# Task to carry out:
Could you return every line of the material that contains the word "Ретроградные"?

# Records:
>>>>>

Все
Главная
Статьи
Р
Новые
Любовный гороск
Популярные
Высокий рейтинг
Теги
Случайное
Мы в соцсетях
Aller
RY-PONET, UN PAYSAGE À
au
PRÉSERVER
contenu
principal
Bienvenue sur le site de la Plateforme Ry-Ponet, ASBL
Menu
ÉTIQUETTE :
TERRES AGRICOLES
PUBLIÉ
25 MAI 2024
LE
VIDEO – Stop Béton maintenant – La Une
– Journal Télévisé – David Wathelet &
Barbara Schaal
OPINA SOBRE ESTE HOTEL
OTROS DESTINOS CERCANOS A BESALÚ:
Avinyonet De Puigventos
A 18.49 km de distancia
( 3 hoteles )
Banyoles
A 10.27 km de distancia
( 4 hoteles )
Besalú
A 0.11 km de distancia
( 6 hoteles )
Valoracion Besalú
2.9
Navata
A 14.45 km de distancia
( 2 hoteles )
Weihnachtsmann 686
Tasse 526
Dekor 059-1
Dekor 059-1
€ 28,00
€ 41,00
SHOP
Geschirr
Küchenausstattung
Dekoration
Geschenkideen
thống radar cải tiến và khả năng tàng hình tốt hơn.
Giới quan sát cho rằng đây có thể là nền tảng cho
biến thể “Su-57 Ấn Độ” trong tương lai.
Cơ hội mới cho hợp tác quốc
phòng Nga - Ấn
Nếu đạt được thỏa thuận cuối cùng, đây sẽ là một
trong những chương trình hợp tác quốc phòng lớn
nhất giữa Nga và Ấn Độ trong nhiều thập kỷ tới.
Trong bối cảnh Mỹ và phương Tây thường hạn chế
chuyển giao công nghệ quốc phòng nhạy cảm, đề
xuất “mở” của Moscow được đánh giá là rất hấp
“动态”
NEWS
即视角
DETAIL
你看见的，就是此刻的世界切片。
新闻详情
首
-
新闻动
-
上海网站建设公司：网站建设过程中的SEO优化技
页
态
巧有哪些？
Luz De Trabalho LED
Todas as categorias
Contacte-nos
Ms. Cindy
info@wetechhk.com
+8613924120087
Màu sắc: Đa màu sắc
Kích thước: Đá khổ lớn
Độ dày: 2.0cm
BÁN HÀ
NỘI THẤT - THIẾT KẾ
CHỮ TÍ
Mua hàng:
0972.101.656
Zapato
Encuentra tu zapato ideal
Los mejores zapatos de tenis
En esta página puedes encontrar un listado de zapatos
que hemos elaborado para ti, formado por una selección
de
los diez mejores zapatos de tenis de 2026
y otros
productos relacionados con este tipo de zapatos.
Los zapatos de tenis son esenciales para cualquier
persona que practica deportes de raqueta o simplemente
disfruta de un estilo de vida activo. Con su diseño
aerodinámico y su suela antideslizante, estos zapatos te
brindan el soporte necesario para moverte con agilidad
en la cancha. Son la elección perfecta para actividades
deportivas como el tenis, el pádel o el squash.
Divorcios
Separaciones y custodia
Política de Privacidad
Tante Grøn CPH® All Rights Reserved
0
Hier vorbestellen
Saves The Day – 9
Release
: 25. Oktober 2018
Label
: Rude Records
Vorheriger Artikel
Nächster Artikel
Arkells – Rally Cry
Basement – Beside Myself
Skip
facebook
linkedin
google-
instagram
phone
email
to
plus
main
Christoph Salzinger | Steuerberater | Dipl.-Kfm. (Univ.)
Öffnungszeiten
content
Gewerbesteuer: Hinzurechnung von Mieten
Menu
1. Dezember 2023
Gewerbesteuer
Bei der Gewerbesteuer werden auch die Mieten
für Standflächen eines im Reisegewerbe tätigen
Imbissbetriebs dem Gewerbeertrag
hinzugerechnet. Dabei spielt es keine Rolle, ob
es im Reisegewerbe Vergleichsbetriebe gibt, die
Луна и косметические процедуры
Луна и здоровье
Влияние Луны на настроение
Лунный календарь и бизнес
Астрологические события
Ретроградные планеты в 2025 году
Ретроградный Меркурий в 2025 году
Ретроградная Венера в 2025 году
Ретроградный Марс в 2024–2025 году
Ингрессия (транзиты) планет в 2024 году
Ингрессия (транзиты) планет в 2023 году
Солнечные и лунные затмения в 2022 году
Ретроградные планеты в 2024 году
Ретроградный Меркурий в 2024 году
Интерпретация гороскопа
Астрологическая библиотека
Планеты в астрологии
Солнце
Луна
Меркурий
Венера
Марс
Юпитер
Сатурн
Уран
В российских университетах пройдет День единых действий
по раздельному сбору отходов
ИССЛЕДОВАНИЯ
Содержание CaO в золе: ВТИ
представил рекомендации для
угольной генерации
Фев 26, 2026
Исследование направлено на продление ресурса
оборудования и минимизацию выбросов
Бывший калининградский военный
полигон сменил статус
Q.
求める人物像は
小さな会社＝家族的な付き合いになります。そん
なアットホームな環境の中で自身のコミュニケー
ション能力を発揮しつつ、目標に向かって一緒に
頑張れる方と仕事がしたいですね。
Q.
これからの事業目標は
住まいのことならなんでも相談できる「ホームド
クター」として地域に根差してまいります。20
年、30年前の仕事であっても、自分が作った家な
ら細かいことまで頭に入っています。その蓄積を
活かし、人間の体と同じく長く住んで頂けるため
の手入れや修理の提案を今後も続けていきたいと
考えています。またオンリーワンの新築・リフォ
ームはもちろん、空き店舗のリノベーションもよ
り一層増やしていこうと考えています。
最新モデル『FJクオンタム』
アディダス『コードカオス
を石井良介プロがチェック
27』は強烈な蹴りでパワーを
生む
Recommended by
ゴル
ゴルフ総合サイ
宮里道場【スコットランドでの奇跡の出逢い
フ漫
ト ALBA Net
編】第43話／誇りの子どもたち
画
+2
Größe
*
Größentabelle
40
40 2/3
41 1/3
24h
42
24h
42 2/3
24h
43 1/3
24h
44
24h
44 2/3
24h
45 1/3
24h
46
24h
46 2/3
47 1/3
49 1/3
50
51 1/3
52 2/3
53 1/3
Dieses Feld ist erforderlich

<<<<<

# Expected answer:
Ретроградные планеты в 2025 году
Ретроградные планеты в 2024 году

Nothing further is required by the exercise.